• [TASK GOAL]: Rewrite the listing below, replacing every "chart" with "graph" and changing nothing else. Leave the pictures out of your version.

=== RECORD EXTRACTS ===

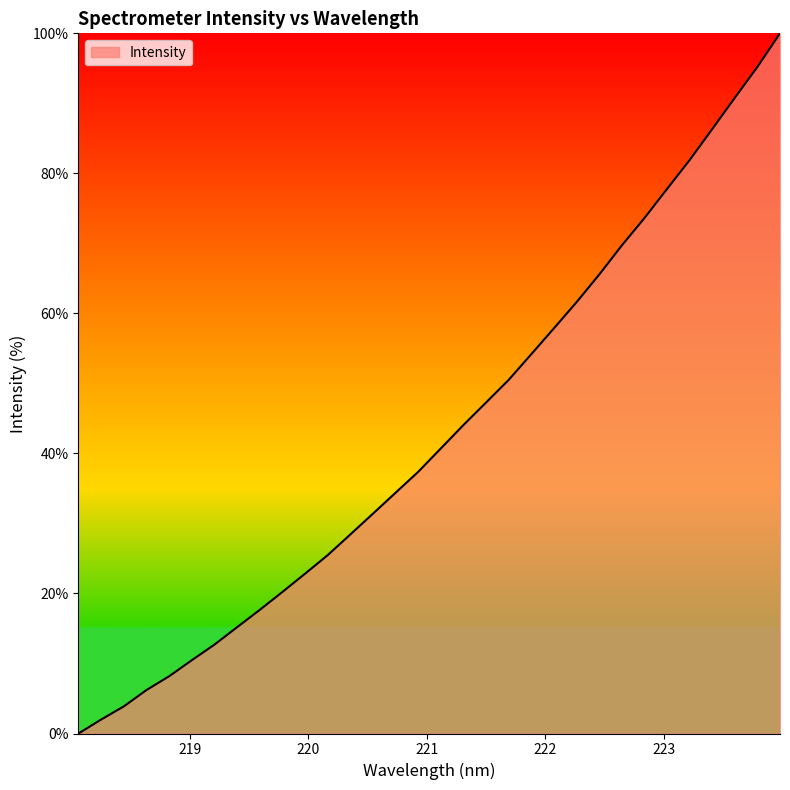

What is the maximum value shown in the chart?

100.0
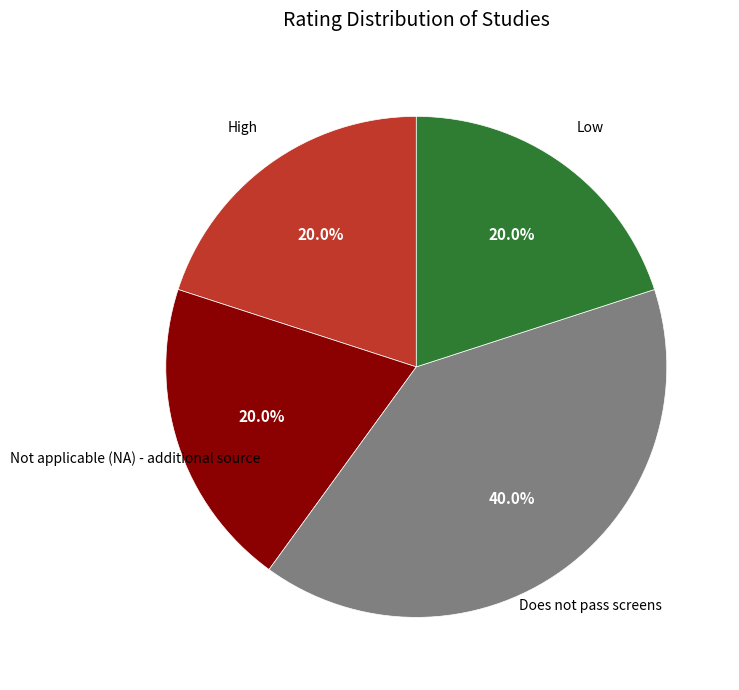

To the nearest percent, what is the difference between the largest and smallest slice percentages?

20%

===

• [ANSWER]:
What is the maximum value shown in the graph?

100.0

To the nearest percent, what is the difference between the largest and smallest slice percentages?

20%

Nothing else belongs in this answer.